*** Begin section ***

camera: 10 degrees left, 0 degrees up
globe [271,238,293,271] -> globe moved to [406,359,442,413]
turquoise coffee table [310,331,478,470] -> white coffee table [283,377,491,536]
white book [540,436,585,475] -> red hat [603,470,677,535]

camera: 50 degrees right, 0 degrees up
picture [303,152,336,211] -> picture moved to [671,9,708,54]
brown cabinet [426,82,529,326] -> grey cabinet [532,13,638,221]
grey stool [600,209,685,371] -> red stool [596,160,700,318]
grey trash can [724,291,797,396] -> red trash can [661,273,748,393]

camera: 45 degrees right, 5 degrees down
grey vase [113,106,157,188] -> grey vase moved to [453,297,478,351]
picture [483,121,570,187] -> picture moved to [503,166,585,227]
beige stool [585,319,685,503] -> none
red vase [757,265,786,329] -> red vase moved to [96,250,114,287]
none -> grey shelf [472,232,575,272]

*** End section ***
*** Begin section ***

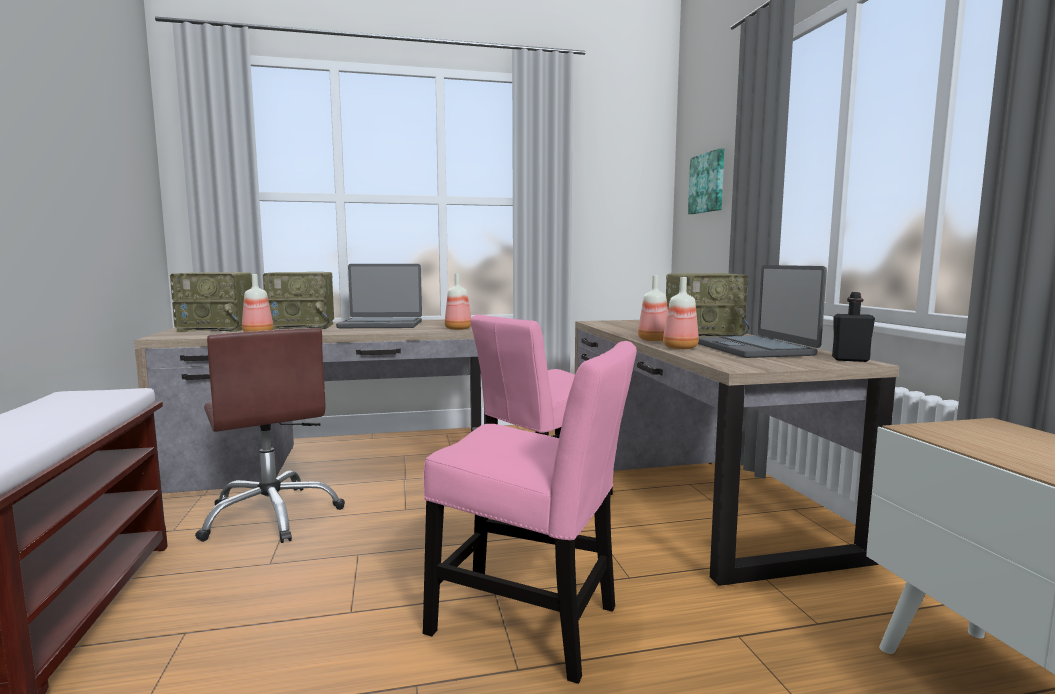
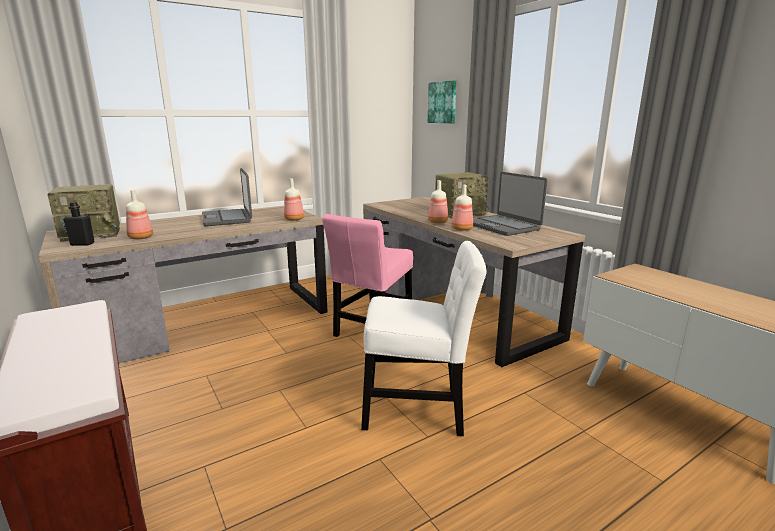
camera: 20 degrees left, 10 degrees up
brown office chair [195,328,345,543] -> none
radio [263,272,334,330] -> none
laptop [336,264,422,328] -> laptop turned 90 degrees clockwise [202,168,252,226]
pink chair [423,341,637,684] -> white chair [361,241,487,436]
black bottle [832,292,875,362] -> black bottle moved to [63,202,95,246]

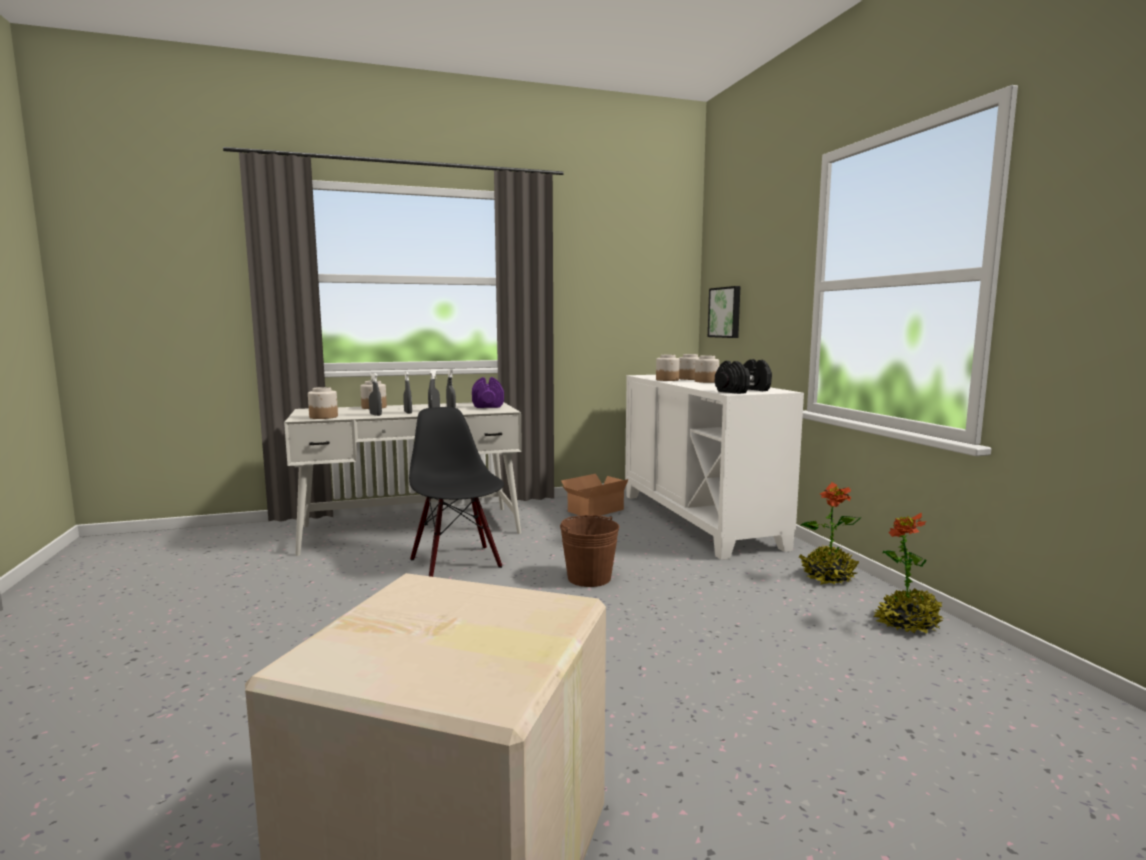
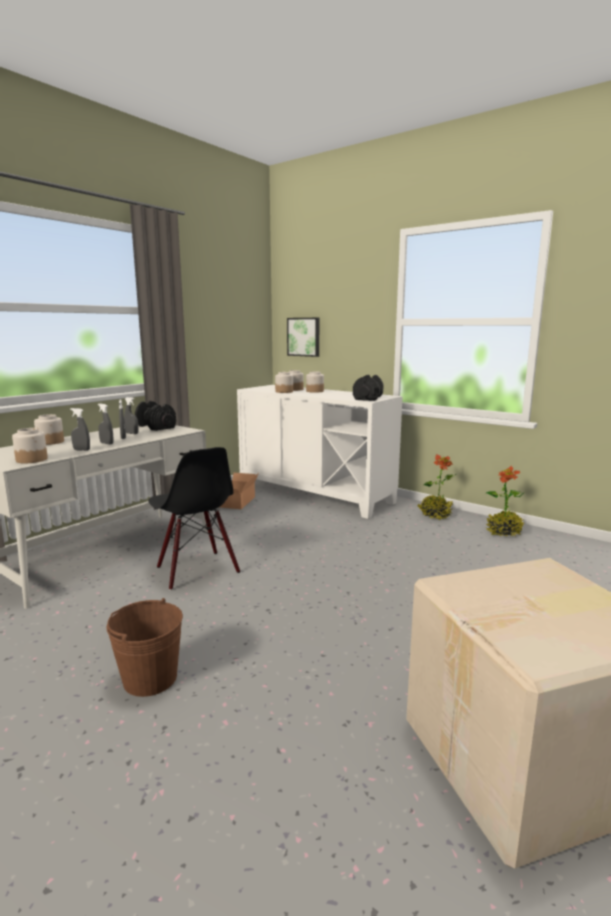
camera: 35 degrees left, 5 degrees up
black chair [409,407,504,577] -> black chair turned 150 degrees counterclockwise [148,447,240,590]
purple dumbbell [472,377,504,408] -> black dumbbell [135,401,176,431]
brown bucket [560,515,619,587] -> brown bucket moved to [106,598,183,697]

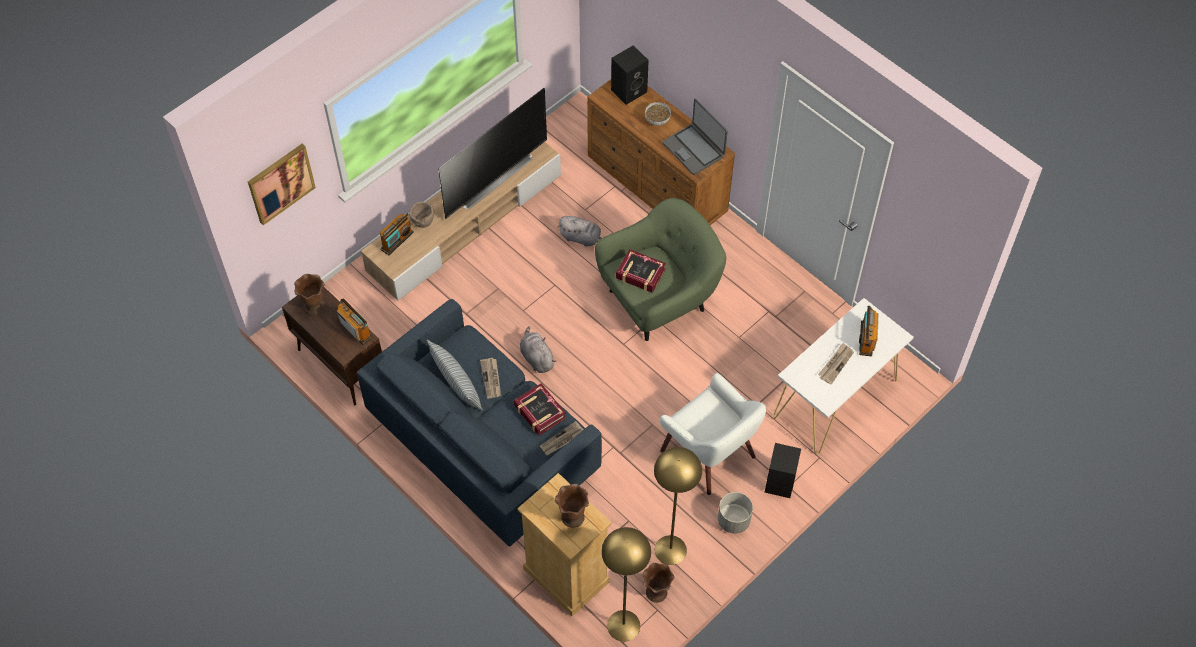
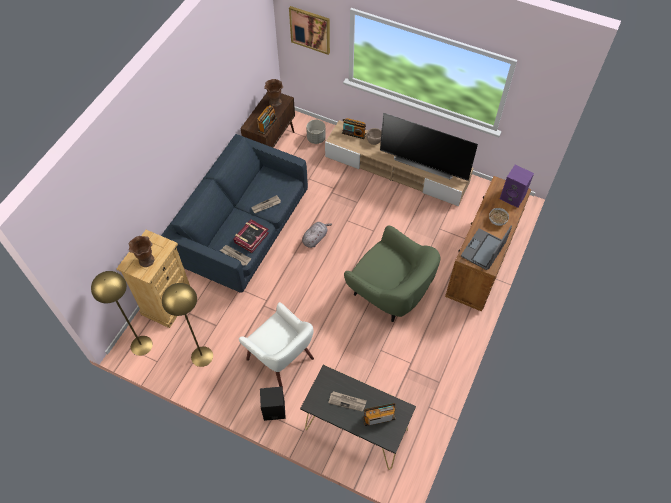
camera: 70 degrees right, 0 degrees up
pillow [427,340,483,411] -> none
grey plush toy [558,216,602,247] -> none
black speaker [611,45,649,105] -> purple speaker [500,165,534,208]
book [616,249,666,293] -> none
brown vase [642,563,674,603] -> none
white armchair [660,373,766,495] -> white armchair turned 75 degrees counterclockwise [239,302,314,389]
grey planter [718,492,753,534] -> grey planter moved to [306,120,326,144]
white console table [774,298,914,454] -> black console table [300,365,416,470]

*** End section ***
*** Begin section ***

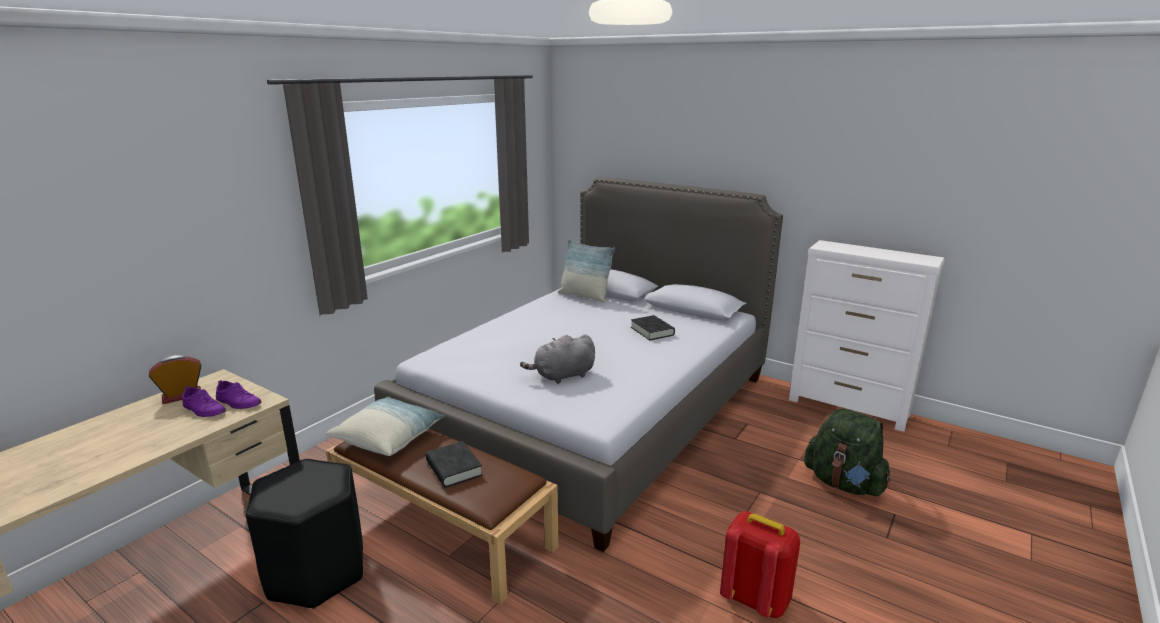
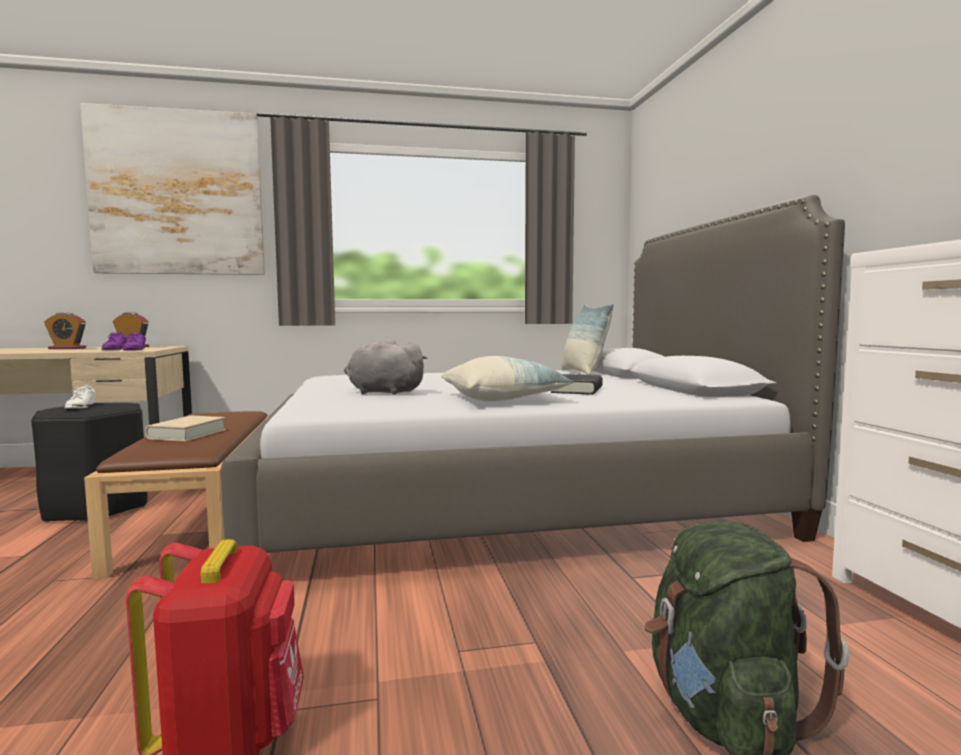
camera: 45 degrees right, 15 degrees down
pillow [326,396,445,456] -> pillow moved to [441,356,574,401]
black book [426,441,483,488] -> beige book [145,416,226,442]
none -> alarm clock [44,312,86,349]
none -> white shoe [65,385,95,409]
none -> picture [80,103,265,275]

*** End section ***

Using the entries above, return exactly the lines from the line with "camera: 10 degrees left, 0 degrees up" to the line with "none -> grey shelf [472,232,575,272]", counting both of those lines.

*COMPLETED TASK*
camera: 10 degrees left, 0 degrees up
globe [271,238,293,271] -> globe moved to [406,359,442,413]
turquoise coffee table [310,331,478,470] -> white coffee table [283,377,491,536]
white book [540,436,585,475] -> red hat [603,470,677,535]

camera: 50 degrees right, 0 degrees up
picture [303,152,336,211] -> picture moved to [671,9,708,54]
brown cabinet [426,82,529,326] -> grey cabinet [532,13,638,221]
grey stool [600,209,685,371] -> red stool [596,160,700,318]
grey trash can [724,291,797,396] -> red trash can [661,273,748,393]

camera: 45 degrees right, 5 degrees down
grey vase [113,106,157,188] -> grey vase moved to [453,297,478,351]
picture [483,121,570,187] -> picture moved to [503,166,585,227]
beige stool [585,319,685,503] -> none
red vase [757,265,786,329] -> red vase moved to [96,250,114,287]
none -> grey shelf [472,232,575,272]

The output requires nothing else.